* [Written task] Copy the following lines word for word, omitting the pictures.

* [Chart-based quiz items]
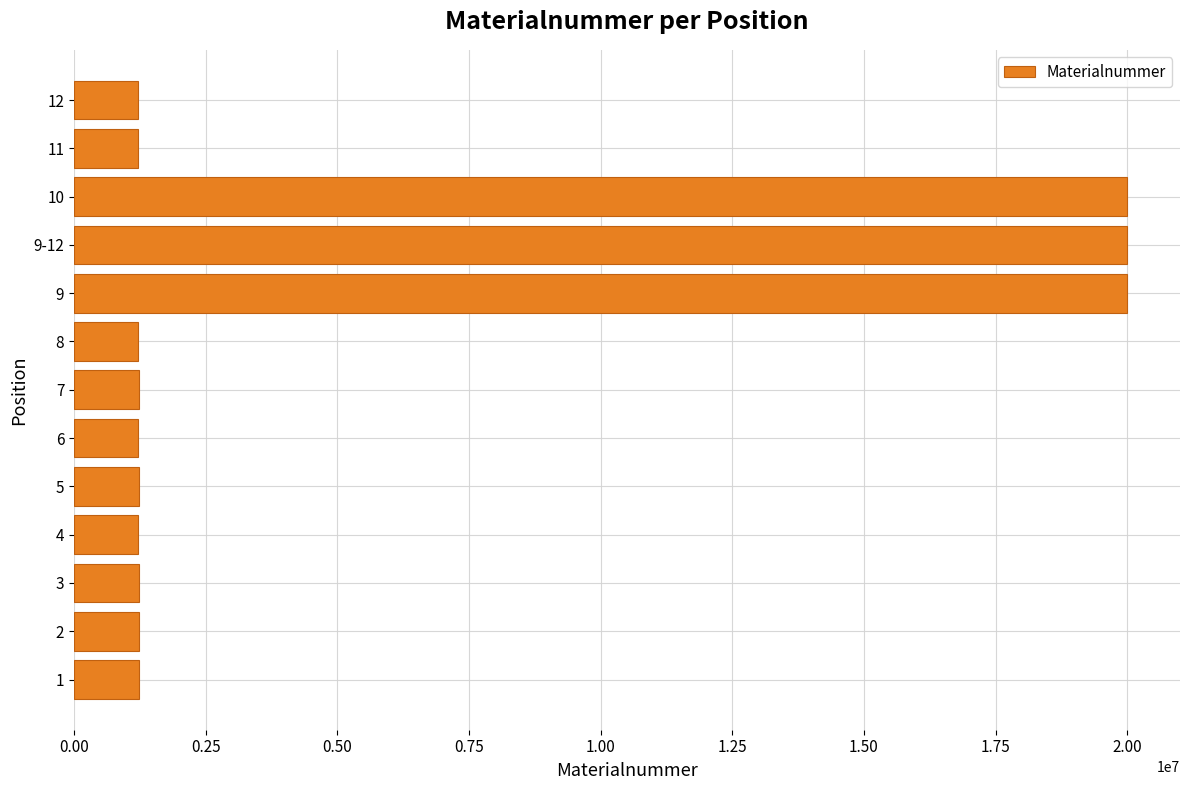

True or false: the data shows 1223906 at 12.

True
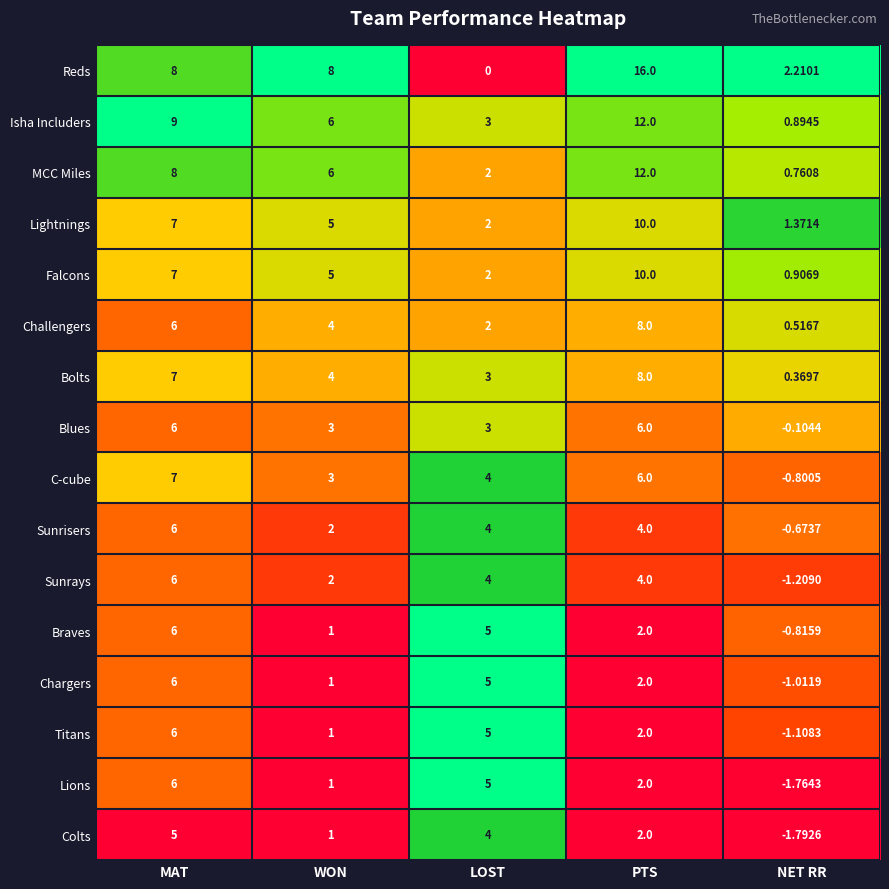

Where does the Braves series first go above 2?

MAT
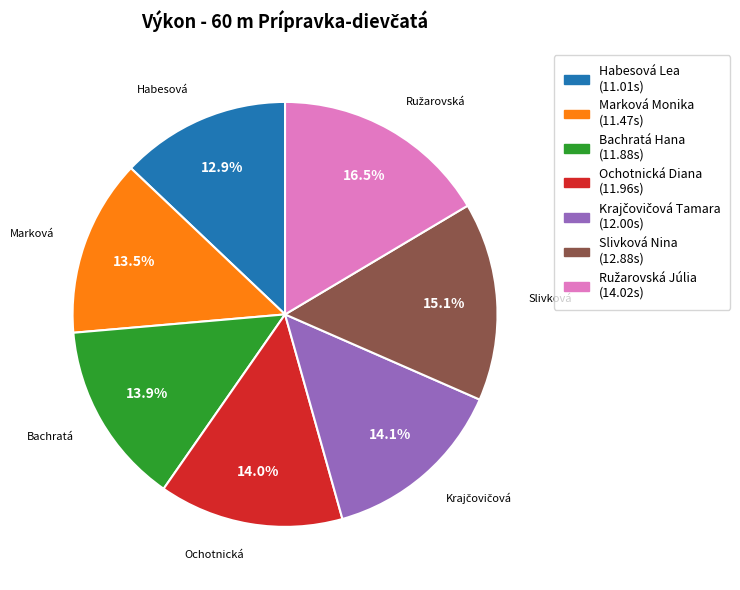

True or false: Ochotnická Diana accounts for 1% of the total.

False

* [Output for this exercise]
True or false: the data shows 1223906 at 12.

True

Where does the Braves series first go above 2?

MAT

True or false: Ochotnická Diana accounts for 1% of the total.

False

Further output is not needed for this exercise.